» WORK INSTRUCTIONS:
Rewrite the rows below with "Synergie" swapped for "Alliance", leaving every other line and character unchanged.

(Transcribed page text)
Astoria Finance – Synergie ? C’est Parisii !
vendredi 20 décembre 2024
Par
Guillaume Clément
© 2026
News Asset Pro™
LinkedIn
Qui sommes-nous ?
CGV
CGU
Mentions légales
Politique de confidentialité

» YOUR SOLUTION:
Astoria Finance – Alliance ? C’est Parisii !
vendredi 20 décembre 2024
Par
Guillaume Clément
© 2026
News Asset Pro™
LinkedIn
Qui sommes-nous ?
CGV
CGU
Mentions légales
Politique de confidentialité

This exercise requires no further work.